In order to address hyperpigmentation, it is important to understand pigment in the skin. Tyrosine, an amino acid found in the body, plays its role in the skin by helping to produce melanin. Melanin is predetermined by the genes and can range from dark to light, depending on the type and amount that is produced in the melanocytes. With trauma caused from external or internal stresses, such as UV rays and hormonal imbalances, the body naturally creates a protective defense by producing additional pigment that appears as uneven dark areas, known as hyperpigmentation or melasma. This hyperpigmentation is stimulated when an enzyme called tyrosinase signals the production of melanin, which happens in the skin’s melanocytes. Because there are typically between 1,000–2,000 melanocytes per square millimeter of skin, and comprising from 5–10% of the cells in the basal layer of the epidermis, you can understand how challenging it is to deal with this skin condition. When working with pigmentation—regardless of it being caused by external or internal trauma—the skin care professional’s goal is always the same: to inhibit tyrosinase.

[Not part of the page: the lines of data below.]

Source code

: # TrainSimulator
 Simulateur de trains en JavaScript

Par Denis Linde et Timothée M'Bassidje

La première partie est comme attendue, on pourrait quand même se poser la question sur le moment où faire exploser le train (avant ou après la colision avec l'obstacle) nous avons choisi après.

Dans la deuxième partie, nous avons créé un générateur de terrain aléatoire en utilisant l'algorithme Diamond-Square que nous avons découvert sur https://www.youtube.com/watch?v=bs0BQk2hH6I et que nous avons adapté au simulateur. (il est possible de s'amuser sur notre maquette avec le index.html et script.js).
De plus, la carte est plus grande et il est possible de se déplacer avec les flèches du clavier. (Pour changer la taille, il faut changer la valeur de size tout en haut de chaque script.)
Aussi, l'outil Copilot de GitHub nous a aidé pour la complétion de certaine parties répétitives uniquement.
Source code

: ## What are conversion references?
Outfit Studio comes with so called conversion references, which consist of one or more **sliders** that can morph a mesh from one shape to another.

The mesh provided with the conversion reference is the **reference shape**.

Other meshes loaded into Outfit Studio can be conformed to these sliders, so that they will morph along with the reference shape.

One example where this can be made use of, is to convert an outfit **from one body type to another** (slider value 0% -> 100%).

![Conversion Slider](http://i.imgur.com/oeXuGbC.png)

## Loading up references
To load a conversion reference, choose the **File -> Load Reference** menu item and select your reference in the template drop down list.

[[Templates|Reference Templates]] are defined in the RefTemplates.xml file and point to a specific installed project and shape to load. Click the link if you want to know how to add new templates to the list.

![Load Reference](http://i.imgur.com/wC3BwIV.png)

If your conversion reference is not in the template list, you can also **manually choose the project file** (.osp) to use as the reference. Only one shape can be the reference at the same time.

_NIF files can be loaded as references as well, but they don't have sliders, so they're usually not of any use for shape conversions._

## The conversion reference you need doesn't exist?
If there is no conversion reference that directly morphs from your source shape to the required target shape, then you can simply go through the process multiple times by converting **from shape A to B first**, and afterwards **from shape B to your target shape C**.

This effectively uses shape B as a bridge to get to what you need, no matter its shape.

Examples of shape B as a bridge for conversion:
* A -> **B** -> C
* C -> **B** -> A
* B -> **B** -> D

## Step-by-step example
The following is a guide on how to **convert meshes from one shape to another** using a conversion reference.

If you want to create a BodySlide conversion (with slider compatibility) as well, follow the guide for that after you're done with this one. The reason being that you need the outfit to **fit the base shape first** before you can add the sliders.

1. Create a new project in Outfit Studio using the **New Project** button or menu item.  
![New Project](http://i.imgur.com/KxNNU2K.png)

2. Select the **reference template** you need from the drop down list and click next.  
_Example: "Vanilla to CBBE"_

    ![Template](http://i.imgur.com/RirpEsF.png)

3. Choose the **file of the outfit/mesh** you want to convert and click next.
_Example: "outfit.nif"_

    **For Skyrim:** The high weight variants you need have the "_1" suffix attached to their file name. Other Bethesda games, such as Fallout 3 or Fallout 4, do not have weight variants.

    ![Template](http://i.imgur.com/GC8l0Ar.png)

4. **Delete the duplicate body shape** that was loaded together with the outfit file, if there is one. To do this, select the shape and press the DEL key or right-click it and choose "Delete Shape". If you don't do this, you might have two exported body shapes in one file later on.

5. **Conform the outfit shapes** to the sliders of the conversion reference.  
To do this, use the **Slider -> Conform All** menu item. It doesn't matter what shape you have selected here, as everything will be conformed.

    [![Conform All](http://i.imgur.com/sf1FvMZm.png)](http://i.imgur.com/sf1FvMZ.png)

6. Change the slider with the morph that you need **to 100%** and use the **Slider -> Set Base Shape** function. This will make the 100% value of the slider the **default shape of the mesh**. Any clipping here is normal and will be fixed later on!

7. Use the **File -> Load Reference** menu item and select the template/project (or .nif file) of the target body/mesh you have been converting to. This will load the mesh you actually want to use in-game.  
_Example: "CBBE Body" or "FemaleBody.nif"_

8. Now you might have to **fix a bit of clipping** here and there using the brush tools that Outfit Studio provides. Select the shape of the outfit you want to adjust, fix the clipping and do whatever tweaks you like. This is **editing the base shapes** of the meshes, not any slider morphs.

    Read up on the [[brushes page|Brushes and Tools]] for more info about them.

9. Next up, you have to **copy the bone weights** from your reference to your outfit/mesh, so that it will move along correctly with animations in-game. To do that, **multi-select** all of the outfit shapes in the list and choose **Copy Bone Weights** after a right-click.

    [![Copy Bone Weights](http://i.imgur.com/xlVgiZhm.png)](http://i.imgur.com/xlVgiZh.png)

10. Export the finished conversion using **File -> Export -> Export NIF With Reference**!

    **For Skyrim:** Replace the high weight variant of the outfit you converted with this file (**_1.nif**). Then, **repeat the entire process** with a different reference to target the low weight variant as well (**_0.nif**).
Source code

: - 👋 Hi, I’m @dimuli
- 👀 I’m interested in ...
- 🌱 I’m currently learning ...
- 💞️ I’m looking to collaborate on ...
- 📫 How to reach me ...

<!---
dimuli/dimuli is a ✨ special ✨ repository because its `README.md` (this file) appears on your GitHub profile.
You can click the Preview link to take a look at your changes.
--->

A simple way to understand how pigmentation works is to think about how bananas change color from yellow to brown. If the tyrosine in a banana is responsible for the yellow color of the peel, tyrosinase is responsible for causing that peel to oxidize and turn brown. In turn, if tyrosine is responsible for skin pigmentation, tyrosinase is responsible for hyperpigmentation.
To treat hyperpigmentation in the professional skin care industry, key ingredients can be used to stop the tyronsinase enzyme activity. For many years, a leading treatment to inhibit this chemical reaction and reduce the appearance of hyperpigmentation was hydroquinone. Hydroquinone is indeed an effective skin-lightener, but is it safe? Studies around hydroquinone`s possible carcinogenic activity and its link to cancer are still under investigation, raising doubt about its safety as a skin care ingredient.1 Now classified as a drug with potentially damaging side-effects, hydroquinone has been banned in the EU and Asia. In the United States, over-the-counter products are only permitted to contain 2% hydroquinone and even prescription products are limited to 4% hydroquinone. Many individuals are also allergic to hydroquinone and find the treatment irritating, causing additional skin concerns.